# [REQUIRED ACTION]
Which lines in the records below contain the word "Hillco"? Copy each one out.

# [RAW DATA]
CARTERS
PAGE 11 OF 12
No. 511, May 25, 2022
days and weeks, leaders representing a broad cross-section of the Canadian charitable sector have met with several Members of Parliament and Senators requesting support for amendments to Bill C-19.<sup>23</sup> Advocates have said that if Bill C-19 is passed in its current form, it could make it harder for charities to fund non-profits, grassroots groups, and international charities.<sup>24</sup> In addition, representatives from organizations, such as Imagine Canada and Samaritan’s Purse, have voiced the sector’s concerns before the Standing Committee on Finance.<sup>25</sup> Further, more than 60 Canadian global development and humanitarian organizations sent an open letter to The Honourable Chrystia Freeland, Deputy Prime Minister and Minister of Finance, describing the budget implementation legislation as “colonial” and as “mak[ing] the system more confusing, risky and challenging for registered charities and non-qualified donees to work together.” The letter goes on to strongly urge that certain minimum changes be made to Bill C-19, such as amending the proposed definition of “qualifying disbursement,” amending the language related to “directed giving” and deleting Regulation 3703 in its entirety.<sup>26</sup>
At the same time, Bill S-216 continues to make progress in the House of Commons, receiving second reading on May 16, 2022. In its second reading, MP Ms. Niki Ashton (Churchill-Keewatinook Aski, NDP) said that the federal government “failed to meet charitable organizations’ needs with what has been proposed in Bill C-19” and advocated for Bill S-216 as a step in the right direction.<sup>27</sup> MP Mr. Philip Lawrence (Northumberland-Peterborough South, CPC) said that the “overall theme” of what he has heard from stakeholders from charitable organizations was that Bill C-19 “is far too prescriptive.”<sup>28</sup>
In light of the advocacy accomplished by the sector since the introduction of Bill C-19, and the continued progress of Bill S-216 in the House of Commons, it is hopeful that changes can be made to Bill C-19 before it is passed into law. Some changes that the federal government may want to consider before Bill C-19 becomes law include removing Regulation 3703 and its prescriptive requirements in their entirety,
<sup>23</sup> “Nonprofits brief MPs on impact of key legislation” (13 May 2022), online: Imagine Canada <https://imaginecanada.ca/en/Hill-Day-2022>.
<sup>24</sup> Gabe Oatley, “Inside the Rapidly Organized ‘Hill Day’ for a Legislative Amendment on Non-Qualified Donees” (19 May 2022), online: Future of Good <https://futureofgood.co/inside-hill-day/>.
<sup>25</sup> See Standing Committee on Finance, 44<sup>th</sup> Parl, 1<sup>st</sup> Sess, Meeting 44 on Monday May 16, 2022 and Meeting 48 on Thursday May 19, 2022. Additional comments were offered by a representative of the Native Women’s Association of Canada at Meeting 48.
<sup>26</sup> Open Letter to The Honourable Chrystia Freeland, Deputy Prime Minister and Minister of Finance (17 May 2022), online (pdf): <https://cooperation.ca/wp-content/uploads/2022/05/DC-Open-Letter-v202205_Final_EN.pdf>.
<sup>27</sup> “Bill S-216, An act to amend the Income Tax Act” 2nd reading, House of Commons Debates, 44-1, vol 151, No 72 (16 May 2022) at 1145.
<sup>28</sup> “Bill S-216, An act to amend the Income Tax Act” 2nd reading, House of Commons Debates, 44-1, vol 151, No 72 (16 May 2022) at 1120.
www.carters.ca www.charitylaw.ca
...
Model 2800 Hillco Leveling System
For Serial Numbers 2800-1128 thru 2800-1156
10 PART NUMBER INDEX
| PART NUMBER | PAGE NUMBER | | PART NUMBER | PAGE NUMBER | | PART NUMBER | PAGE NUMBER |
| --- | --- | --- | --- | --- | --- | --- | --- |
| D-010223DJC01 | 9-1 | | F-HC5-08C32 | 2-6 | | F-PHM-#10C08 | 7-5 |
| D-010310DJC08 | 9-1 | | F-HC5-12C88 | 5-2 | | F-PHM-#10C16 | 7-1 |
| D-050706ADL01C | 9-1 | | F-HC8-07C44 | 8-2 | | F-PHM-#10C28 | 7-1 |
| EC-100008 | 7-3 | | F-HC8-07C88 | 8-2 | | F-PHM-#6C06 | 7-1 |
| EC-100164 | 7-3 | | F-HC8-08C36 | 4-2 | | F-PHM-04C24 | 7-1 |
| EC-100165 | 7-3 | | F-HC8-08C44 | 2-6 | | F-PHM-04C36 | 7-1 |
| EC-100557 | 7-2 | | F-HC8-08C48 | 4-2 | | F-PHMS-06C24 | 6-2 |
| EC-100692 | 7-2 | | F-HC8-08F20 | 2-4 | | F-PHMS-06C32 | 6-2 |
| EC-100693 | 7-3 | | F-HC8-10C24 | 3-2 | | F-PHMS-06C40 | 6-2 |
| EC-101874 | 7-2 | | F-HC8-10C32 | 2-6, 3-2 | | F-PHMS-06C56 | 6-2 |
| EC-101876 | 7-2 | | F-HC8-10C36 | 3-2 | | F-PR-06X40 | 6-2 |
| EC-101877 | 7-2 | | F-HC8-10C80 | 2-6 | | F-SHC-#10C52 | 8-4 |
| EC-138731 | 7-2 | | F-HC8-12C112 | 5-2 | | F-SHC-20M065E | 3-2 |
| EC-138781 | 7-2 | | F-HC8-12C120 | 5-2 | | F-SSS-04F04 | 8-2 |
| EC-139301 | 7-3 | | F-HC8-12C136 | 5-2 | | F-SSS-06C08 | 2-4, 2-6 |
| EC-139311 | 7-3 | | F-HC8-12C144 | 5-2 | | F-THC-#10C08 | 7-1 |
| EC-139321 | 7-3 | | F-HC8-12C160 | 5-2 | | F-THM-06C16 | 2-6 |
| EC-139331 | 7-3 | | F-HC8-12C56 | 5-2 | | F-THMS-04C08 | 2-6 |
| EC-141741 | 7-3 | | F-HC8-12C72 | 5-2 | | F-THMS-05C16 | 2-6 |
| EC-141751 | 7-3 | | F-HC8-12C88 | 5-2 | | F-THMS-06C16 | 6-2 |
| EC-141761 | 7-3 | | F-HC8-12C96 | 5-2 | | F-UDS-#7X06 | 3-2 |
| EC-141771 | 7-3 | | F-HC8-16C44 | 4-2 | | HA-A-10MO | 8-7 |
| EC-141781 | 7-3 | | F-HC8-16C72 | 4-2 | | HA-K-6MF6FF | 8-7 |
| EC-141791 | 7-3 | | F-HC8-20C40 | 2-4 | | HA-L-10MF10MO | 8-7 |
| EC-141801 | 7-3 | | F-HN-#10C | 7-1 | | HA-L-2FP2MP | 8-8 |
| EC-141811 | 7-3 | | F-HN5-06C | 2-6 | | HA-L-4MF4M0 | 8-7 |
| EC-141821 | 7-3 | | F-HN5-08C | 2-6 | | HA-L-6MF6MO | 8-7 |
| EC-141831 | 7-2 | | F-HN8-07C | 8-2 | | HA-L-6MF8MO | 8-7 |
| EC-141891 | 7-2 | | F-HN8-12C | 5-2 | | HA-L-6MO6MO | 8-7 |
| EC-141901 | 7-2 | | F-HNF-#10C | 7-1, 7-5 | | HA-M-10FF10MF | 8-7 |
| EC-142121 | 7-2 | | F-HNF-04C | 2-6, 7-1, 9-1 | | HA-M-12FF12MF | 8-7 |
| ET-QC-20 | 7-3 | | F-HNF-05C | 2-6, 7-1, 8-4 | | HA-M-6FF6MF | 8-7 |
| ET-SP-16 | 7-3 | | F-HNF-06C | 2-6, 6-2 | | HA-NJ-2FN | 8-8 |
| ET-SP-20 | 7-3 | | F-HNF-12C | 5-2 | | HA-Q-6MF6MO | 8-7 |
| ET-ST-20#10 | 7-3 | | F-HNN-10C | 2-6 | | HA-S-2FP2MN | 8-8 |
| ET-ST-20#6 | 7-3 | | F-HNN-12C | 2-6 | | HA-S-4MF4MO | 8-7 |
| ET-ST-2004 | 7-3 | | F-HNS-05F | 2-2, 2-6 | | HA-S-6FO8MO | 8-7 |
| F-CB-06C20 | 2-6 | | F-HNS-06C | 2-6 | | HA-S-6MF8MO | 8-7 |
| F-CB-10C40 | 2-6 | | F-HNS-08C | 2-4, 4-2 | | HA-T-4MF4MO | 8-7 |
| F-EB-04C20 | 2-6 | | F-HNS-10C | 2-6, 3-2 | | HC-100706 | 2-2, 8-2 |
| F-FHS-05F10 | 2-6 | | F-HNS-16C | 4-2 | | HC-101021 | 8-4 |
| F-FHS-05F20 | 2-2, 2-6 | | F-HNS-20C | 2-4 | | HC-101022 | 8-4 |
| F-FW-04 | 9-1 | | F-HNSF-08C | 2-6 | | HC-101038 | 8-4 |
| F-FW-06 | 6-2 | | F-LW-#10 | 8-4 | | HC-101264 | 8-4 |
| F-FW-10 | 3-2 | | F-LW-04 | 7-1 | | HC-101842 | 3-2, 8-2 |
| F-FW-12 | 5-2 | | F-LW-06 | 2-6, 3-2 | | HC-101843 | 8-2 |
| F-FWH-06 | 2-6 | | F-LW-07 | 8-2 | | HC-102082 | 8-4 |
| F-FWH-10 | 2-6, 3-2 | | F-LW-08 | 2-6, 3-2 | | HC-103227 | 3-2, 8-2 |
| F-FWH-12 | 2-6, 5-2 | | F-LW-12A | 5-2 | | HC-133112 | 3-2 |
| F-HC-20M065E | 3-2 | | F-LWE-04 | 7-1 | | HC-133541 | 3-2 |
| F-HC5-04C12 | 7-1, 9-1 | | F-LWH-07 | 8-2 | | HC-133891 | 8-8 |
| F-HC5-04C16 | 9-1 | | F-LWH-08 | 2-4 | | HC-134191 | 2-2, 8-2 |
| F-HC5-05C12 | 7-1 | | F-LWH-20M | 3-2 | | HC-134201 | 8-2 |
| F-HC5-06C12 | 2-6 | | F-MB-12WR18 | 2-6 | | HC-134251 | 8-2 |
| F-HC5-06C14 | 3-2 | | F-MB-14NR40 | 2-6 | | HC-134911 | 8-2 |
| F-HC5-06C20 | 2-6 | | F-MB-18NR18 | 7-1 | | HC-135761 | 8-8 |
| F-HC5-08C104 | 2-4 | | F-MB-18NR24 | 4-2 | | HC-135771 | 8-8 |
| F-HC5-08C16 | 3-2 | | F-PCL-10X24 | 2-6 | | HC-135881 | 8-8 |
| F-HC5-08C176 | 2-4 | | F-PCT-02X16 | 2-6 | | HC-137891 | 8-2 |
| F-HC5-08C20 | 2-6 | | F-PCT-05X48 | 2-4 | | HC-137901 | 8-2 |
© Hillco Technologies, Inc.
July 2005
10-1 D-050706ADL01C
...
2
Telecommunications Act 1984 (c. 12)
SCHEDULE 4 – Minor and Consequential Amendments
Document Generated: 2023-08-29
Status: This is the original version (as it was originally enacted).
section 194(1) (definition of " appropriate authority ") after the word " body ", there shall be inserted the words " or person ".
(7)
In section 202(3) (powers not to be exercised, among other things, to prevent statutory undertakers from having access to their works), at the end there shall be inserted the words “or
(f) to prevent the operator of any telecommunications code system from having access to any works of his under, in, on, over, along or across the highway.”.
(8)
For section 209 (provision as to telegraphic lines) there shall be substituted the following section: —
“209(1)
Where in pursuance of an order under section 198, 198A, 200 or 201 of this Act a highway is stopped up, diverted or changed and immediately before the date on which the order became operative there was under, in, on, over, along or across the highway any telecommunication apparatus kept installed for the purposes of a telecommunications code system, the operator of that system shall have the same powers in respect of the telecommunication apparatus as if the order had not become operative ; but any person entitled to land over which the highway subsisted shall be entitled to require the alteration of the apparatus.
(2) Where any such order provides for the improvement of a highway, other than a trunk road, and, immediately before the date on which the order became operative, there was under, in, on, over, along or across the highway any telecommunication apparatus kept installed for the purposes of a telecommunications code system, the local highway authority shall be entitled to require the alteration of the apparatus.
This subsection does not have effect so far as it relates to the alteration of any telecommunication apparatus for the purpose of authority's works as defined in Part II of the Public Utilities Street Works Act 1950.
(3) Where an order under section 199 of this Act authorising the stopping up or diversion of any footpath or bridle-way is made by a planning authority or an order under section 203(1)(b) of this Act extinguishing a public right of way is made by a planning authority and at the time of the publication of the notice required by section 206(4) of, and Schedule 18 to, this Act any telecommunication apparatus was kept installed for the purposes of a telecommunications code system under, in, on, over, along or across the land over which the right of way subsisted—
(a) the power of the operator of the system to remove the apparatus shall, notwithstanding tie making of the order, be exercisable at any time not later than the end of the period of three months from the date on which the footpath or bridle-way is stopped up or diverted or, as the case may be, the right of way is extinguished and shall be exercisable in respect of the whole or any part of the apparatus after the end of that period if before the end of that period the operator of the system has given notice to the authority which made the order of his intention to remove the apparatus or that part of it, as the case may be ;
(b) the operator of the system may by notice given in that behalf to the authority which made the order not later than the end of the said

# [REPLY TO THE EXERCISE]
Model 2800 Hillco Leveling System
© Hillco Technologies, Inc.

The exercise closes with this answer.